Claude Code Digest — 2026-04-02 00:36:46

What the docs reveal

The TUI Ambition

Anthropic added a strict configuration requirement to the interactive fullscreen mode. Mac developers using iTerm2 must now enable "mouse reporting" in their application profiles. This toggle transforms Claude Code from a rigid text stream into a responsive interface, unlocking mouse wheel scrolling, click-to-expand widgets, and precise text selection.

Standard terminal emulators capture mouse output to manage native scrolling and basic block highlighting. By demanding raw mouse data, Anthropic explicitly bypasses the terminal emulator to handle all user interface interactions internally. Engineering teams rarely demand profile changes unless the architectural payoff justifies the friction. Here, Anthropic chose to sacrifice zero-configuration onboarding to achieve an IDE-like experience inside the shell.

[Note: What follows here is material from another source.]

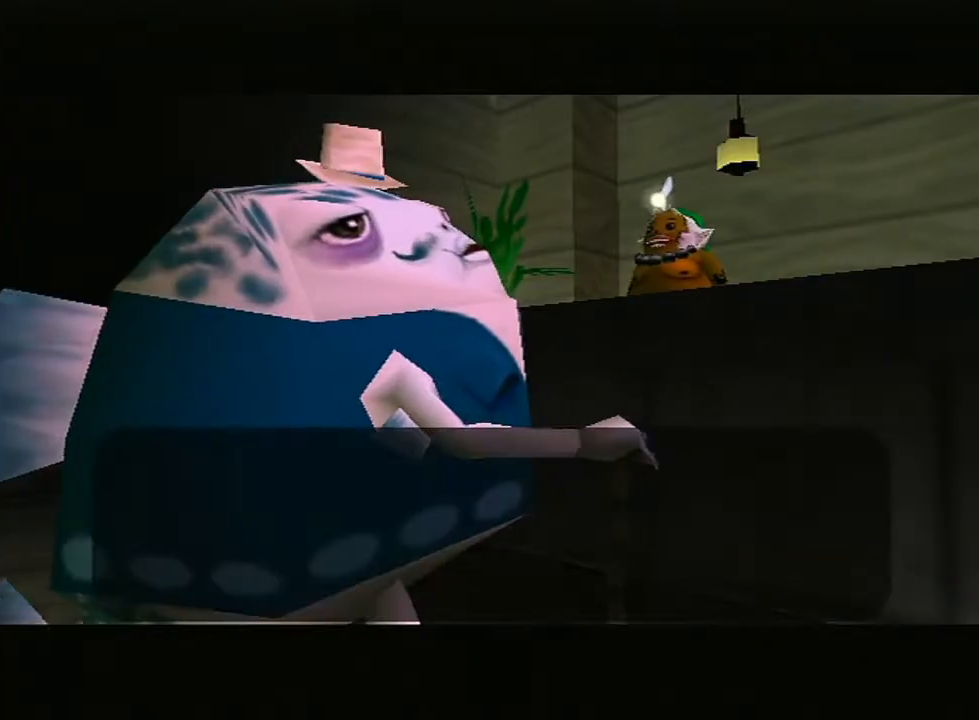
{"buttons": [], "left_stick": "center", "right_stick": "center", "events": [[183, "B", "down"], [217, "B", "up"], [283, "B", "down"], [350, "B", "up"], [417, "B", "down"], [467, "B", "up"]]}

The Support Ticket Reality

This specific documentation update almost certainly arose from an influx of bug reports. When developers launch a fullscreen terminal tool, they expect intuitive cursor controls. Users undoubtedly voiced frustration over broken scrolling mechanics while reading large codebase diffs. Others likely struggled to copy generated code snippets because the terminal intercepted their click-and-drag motions, resulting in malformed selections. Documenting the iTerm2 profile requirement serves as Anthropic's preemptive strike against degraded user experiences.

The Developer Mandate

Check your iTerm2 settings before your next coding session. Without raw mouse reporting, Claude Code's fullscreen mode devolves from an interactive assistant into a static obstacle. Navigating sprawling context windows will require tedious keystrokes. Extracting optimized code blocks will become a fight against standard terminal highlighting. Flip the configuration switch, restart your terminal session, and reclaim command of the interface.